(Data supplied)

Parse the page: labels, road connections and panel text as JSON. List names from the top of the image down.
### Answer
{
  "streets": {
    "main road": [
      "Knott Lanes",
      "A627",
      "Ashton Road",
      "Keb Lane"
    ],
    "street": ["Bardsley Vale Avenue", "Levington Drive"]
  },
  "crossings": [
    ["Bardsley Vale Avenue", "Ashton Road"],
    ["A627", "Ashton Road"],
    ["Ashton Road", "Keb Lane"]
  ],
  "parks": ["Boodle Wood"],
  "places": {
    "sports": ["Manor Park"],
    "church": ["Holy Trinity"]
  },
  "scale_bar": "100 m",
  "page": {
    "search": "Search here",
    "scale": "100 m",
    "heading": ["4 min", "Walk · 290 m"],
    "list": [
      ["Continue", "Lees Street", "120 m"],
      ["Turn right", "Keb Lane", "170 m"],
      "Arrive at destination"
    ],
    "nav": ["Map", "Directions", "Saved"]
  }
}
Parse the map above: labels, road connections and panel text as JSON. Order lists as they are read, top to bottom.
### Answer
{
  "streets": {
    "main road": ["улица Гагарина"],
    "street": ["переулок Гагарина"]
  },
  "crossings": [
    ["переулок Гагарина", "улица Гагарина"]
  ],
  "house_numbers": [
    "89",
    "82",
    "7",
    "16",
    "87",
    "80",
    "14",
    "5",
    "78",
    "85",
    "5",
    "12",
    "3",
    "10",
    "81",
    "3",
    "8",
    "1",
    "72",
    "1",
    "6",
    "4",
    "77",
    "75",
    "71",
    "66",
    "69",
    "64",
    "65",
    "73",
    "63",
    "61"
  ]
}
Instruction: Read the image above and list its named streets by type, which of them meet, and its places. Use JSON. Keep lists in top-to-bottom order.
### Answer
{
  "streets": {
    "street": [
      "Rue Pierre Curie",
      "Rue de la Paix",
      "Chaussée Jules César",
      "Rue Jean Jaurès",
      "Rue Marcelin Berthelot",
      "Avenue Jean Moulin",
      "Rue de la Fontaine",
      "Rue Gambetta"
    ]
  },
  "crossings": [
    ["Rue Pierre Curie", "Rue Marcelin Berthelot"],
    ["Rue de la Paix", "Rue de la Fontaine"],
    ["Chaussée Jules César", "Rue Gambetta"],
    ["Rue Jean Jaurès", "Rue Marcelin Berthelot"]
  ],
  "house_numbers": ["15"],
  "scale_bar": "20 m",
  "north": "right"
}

(End Data supplied)

__Exercise__
Exactly as they stand, write out all of the entries.

__Response for this exercise__
Parse the page: labels, road connections and panel text as JSON. List names from the top of the image down.
### Answer
{
  "streets": {
    "main road": [
      "Knott Lanes",
      "A627",
      "Ashton Road",
      "Keb Lane"
    ],
    "street": ["Bardsley Vale Avenue", "Levington Drive"]
  },
  "crossings": [
    ["Bardsley Vale Avenue", "Ashton Road"],
    ["A627", "Ashton Road"],
    ["Ashton Road", "Keb Lane"]
  ],
  "parks": ["Boodle Wood"],
  "places": {
    "sports": ["Manor Park"],
    "church": ["Holy Trinity"]
  },
  "scale_bar": "100 m",
  "page": {
    "search": "Search here",
    "scale": "100 m",
    "heading": ["4 min", "Walk · 290 m"],
    "list": [
      ["Continue", "Lees Street", "120 m"],
      ["Turn right", "Keb Lane", "170 m"],
      "Arrive at destination"
    ],
    "nav": ["Map", "Directions", "Saved"]
  }
}
Parse the map above: labels, road connections and panel text as JSON. Order lists as they are read, top to bottom.
### Answer
{
  "streets": {
    "main road": ["улица Гагарина"],
    "street": ["переулок Гагарина"]
  },
  "crossings": [
    ["переулок Гагарина", "улица Гагарина"]
  ],
  "house_numbers": [
    "89",
    "82",
    "7",
    "16",
    "87",
    "80",
    "14",
    "5",
    "78",
    "85",
    "5",
    "12",
    "3",
    "10",
    "81",
    "3",
    "8",
    "1",
    "72",
    "1",
    "6",
    "4",
    "77",
    "75",
    "71",
    "66",
    "69",
    "64",
    "65",
    "73",
    "63",
    "61"
  ]
}
Instruction: Read the image above and list its named streets by type, which of them meet, and its places. Use JSON. Keep lists in top-to-bottom order.
### Answer
{
  "streets": {
    "street": [
      "Rue Pierre Curie",
      "Rue de la Paix",
      "Chaussée Jules César",
      "Rue Jean Jaurès",
      "Rue Marcelin Berthelot",
      "Avenue Jean Moulin",
      "Rue de la Fontaine",
      "Rue Gambetta"
    ]
  },
  "crossings": [
    ["Rue Pierre Curie", "Rue Marcelin Berthelot"],
    ["Rue de la Paix", "Rue de la Fontaine"],
    ["Chaussée Jules César", "Rue Gambetta"],
    ["Rue Jean Jaurès", "Rue Marcelin Berthelot"]
  ],
  "house_numbers": ["15"],
  "scale_bar": "20 m",
  "north": "right"
}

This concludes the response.